Иными словами, сколько-нибудь долговременное господство «второго пола» вполне можно квалифицировать как разновидность колониального или даже оккупационного режима, В таком контексте перманентного и массового ограничения свободы, эффективное формирование мужчины как индивида невозможно, вследствие чего отношения биологического симбиоза между матерью и ребенком приобретают пожизненный характер, т.е. оборачиваются трансформацией возрастного неравенства в гендерное: мужчина навсегда остается «подростком». Вслед за мужчинами, разумеется, деградирует и очередное поколение матерей, но этого уже некому заметить — помимо гинеколога или специалиста по демографии.

Ведь что, собственно, такое этот самый «эдипов комплекс», каковы его характерные симптомы? Академик Иван Павлов — тот самый, который мучил собак — определил бы «эдипов комплекс» как очень сложный условный рефлекс, или «динамический стереотип», более-менее согласованное множество которых, собственно говоря, и образует идентичность любого из нас (наше персональное «я» и корпоративное «мы»). Далее, это комплекс, который формируется как следствие длительного биологического симбиоза между матерью и ребенком и предполагает прежде всего сохранение этого симбиоза, в частности — достаточно сильные негативные аффекты по отношению к любым действиям или событиям, которые ему угрожают. Такие аффекты испытывают одновременно как ребенок, так и его мать, поэтому сколько-нибудь эффективное формирование индивида в условиях «материнской» семьи невозможно. Собственно говоря, Эдип — это человек, который понятия не имеет, кто он такой, где находится и с кем имеет дело (как, впрочем, и Гамлет тоже — именно это обстоятельство превращает трагедию Шекспира в хороший исходный материал для аналитики «эдипова комплекса»). Как принято считать, перспективу «материнской» семьи ограничивает именно ее неспособность обеспечить эффективное формирование индивида, т.е. превращение обезъянки вида homo sapiens в «подобие Божие», вменяемого и дееспособного субъекта: тут нужен либо мужчина, и притом «настоящий», либо опытный и умелый психотерапевт, либо, на крайний случай, — субкультура, которая хотя бы отчасти восполняет отсутствие того и другого (оттого-то в «послевоенных» обществах коллизии, связывающие субкультуру подростков, какого-нибудь «настоящего» мужчину и опытного психотерапевта или педагога, становятся «общим местом» повседневной стратегической рефлексии: вспомним хотя бы персонажей Арнольда Шварценеггера и Валерия Приемыхова или их реальные прототипы — того же А.С. Макаренко, например).

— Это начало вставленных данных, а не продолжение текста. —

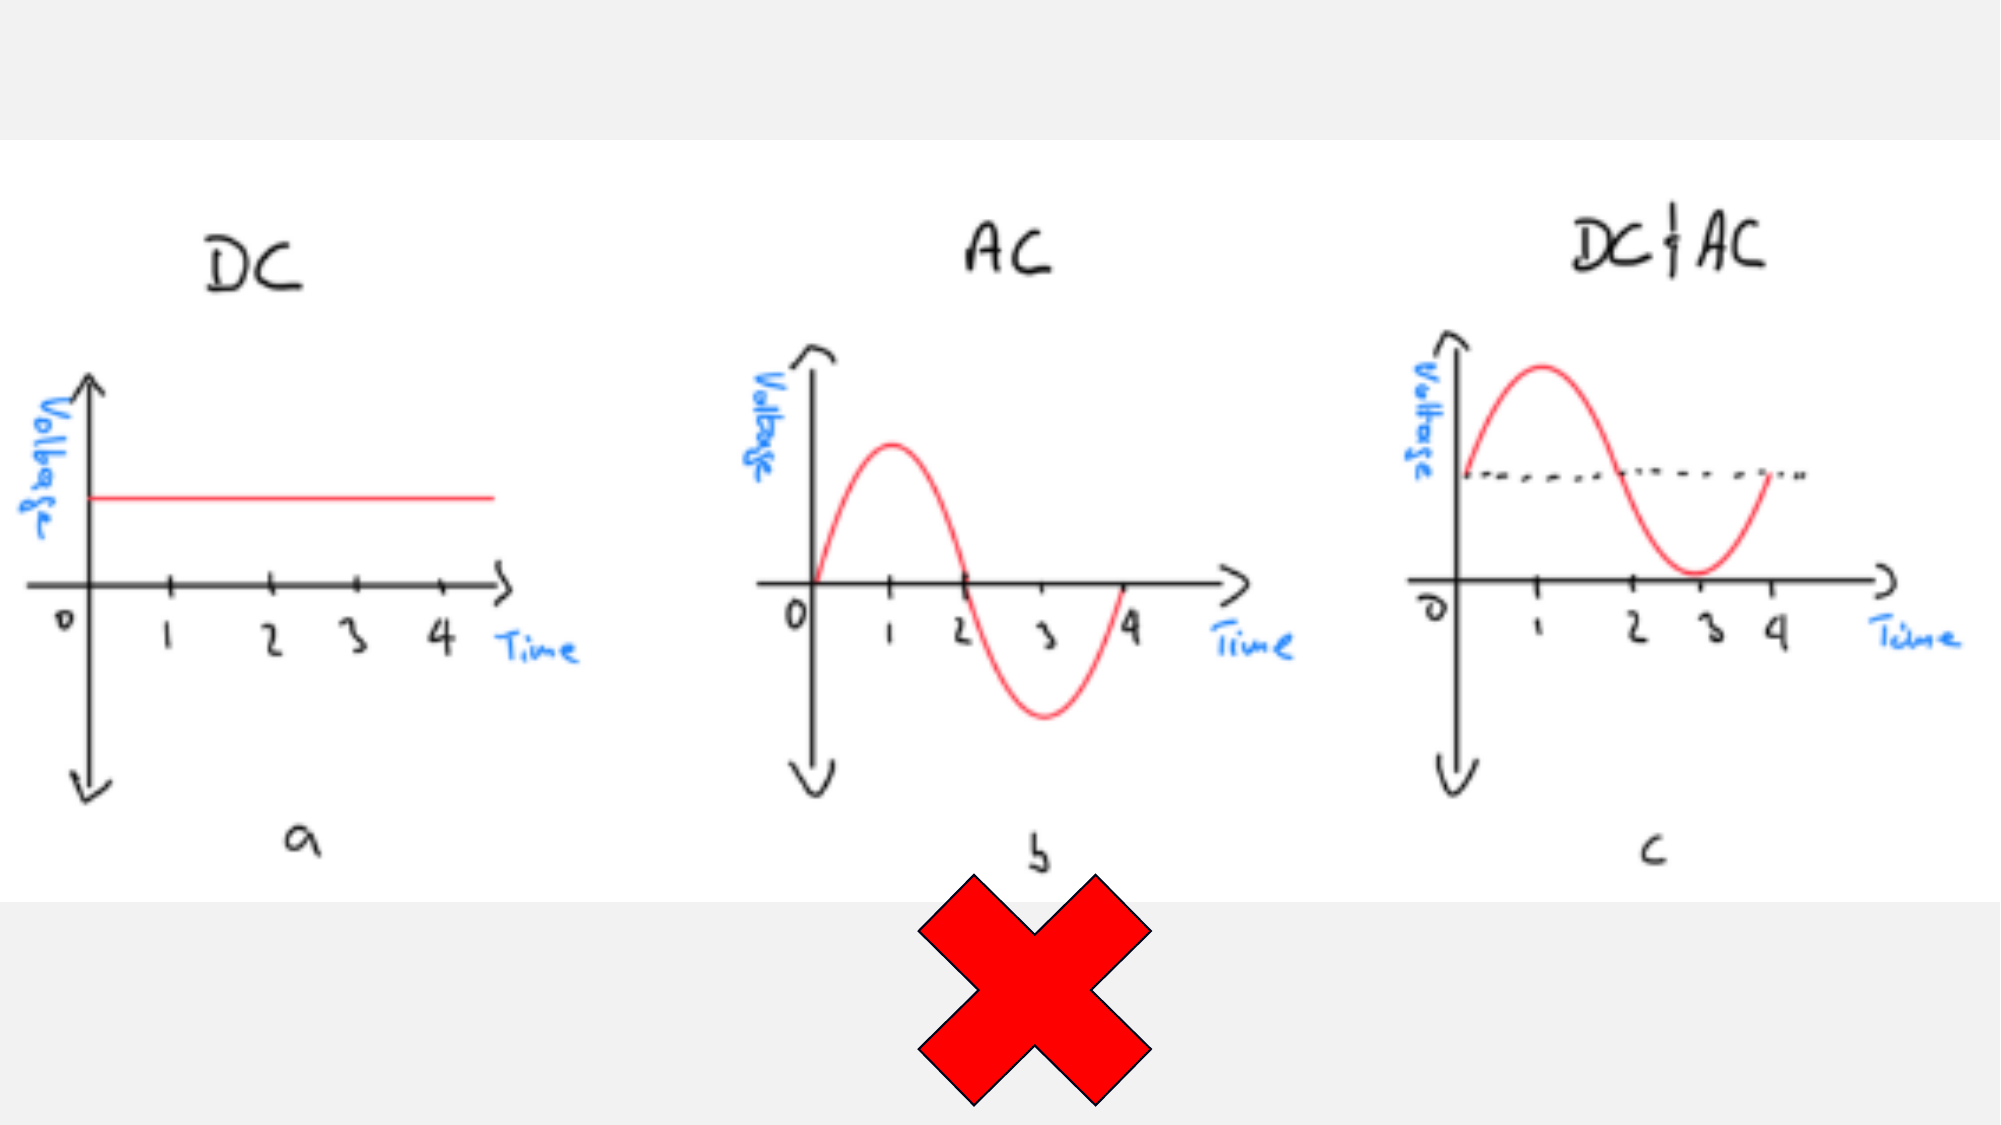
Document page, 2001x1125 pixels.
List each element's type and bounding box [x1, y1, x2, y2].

text_box [918, 874, 1151, 1106]
picture [0, 0, 2000, 1125]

Наконец, «эдипов комплекс» предполагает, что повседневное исполнение желаний является неизбежным и само собой разумеющимся следствием их публичной артикуляции (условие целедостижения, которое для грудного младенца определяет экзистенциальный, а для журналиста или нищего – профессиональный контекст интеракции). Иными словами, важнейшим из проявлений «эдипова комплекса» является устойчивая и хорошо артикулированная наклонность считать, притом вполне чистосердечно, что исполнение наших повседневных желаний — чужая проблема. Чего бы нам ни захотелось — устойчивой эрекции, птичьего молока или немедленного мирового господства — для того, чтобы желание исполнилось, достаточно его «опубликовать», т.е. отдать распоряжение прислуге, потребовать у мужа, родителей или государства, на крайний случай — попросить у телезрителей, читателей газеты или сердобольных прохожих.

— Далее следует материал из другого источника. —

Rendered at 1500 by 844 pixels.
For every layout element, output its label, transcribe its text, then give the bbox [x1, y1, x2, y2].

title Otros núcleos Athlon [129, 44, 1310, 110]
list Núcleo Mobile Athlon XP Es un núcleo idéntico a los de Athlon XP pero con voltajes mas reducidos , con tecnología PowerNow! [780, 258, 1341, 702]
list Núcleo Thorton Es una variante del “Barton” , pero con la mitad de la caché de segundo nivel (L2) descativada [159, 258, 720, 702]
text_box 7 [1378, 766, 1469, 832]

         Как и армия или политические партии, всякое культовое сообщество (церковь, умма, сангха — нужное вписать) является зеркалом (иногда кривым, но это мало что меняет) того общества, в котором она реально исполняет свои специфические функции. До сих пор «конфессиональная сфера» оставалась свободной от всех этих тенденций, что вполне понятно: по своему корпоративному мандату любое культовое сообщество — прежде всего хранитель традиции, т.е. просто обязано быть консервативным. Как оно будет теперь — посмотрим, благо что соответствующие эксперименты касаются (пока) чуждой нам религии, однако несомненно: статус мужчины в этих «мультигендерных» культовых сообществах заметно понизится, тогда как роль «публичной сферы» и mass media соответственно возрастет. Наверное, это будет «транспарентная» и весьма «политкорректная» общественная организация, но будет ли она Церковью Христовой?